To say that for many of us, life is at times lived and experienced at dizzying and often breakneck speeds might be the understatement of the year.
For others, the speed of life might not be breakneck or out of control, but the mind-numbing and soul-crushing monotony of our day to day and week to week routine, calls out for us in either instance to perhaps stop, think and re-group.
Most of us would at least agree that looking after our physical needs, takes a top spot in terms of overall priority when it comes to our health. In theory, we should choose healthy eating habits, get the right amount of exercise, check in with our Doctor on a somewhat regular basis and try not to need to the head off into the extremes of things very often.
But, what about our mental wellness needs?

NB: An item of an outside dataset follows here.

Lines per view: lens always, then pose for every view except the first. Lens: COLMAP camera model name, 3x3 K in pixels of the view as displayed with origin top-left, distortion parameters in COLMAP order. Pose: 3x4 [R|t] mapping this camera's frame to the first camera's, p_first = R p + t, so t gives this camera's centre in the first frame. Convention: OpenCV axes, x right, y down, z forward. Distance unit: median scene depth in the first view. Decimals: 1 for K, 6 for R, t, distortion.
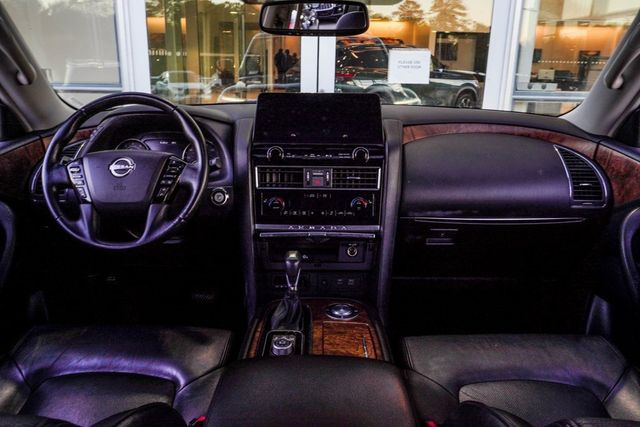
lens RADIAL K [[547.4, 0, 320.0], [0, 547.4, 213.5], [0, 0, 1]] dist [-0.000721, -0.002164]
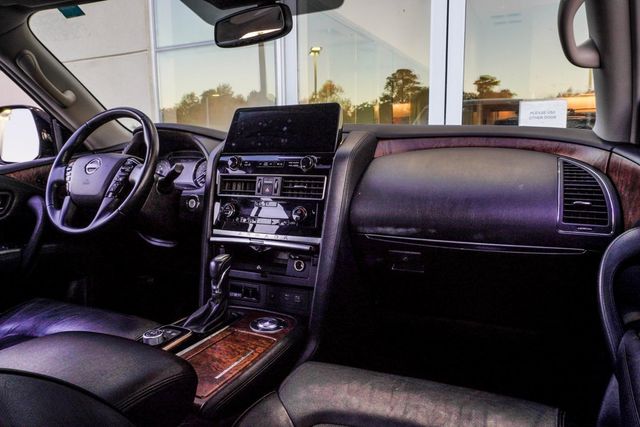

If we go back and read the first two paragraphs, it would suggest that some reasonable and attainable answer to either “light speed out of control” or “numb beyond comprehension”, both of which represent a level of mayhem, is required.
Seeking solitude may be just the remedy and prescription for both conditions.
Although seeking solitude is a good mental and physical pursuit at any time of the year, but seeing as we’re heading into the holiday season or the “season of excess” as I call it, seeking moments of solitude may be the one thing that takes a person from “having a meltdown of epic proportions” to “made it through this.”
Seeking Solitude In The Midst of Mayhem
The above picture is one I took of Lynn, while she was sitting on the empty sands at the west end of the beach in the Greenwich portion of Prince Edward Island National Park.
It’s the strongest example, in my mind of what exemplifies “seeking solitude in the midst of mayhem” looks like.
Nonetheless, a better question might be, “why not?”
We live in a world that personifies a “me, me, me” culture. A topic that deserves a separate post or two all on its own. Nevertheless, in our case, having a focus on “me and my needs” is the prescription of the day.
As such, why is finding or even better “taking” solitude in the midst of mayhem often a necessity?
The reality is, each of us will have our own personal reasons why taking or seeking time in solitude is a well-needed part of our overall mental wellness strategy.
They might be:
- simply a time of peace and quiet
- time allow our soul to be refilled or regenerate
- to collect our thoughts and or reflect on life
- to keep us from “punching our spouse in the head”
The benefits of doing so are far-reaching.:
- helps to build mental strength
- begin to you know yourself better
- solitude sparks creativity
- not “punching our spouse in the head”
More often than not, putting into practice what we need to do and to coin an old phrase, “it is often easier said than done.”
You’re sitting in your favourite chair right now with a wide-eyed stare thinking, “there is no way I can do this; take time for me – nope!!”
I suspect your brain is spewing out – “I have too many commitments; I have no freaking time; deadlines, deadlines and more deadlines; and only I can do all the stuff – delegation of tasks is not in my vernacular.”
I’m sure there are other excuses you could come up with as well, but nevertheless, whatever they might be, each one is all the more reason to take a moment or two or three of solitude.
Grow some “nards”; pull your “big person underwear” out of the bottom dresser drawer and put them on.
Then simply do it. Be proactive!
A great way to start is to tell yourself over and over that this is “your time.” You are doing for yourself; for your own wellness and most importantly remember that you are worth it. Better to take a day away from the madness, than to continue trying to survive in it. This practice may ultimately lead you to far worse consequences.
Forget what others may think. They will more than likely be wishing they could do the same.
If you’ve been barking and yapping at your spouse and kids for the last while, I can almost guarantee they’ll more than support you taking an afternoon for yourself. Hell, they may even chip in some coin towards doing what you want to do!!
Try blocking out a day or afternoon to be by yourself. If you have a favourite place or spot, such as your “soul place”…then go it. This is a post on “Soul Places” that I wrote back in January of this year.
It is unfortunate, but more often than not, one of the most difficult words people grapple with in the English language and the culture we live in, is the word – “NO.”
Remember that NO is not a bad word. Don’t say “yes” to everything that comes up or everything that gets asked of you.
When someone says, “can you be here; do this; take on this?” Remember, it’s perfectly fine to reply, “No thanks. I have plans for me that day.”
Seeking solitude in the midst of mayhem. It may be one of the most important investments in our mental wellness and survival that one can make. It’s an investment that can be made at any time of the year. Honestly, it can become a critical investment during the next six weeks of the “season of excess.”
On a side note, I heard on the radio yesterday the holidays referred to as, “the season of gifting.” WTF!!!
Nevertheless, why not make that investment of “seeking solitude” right now!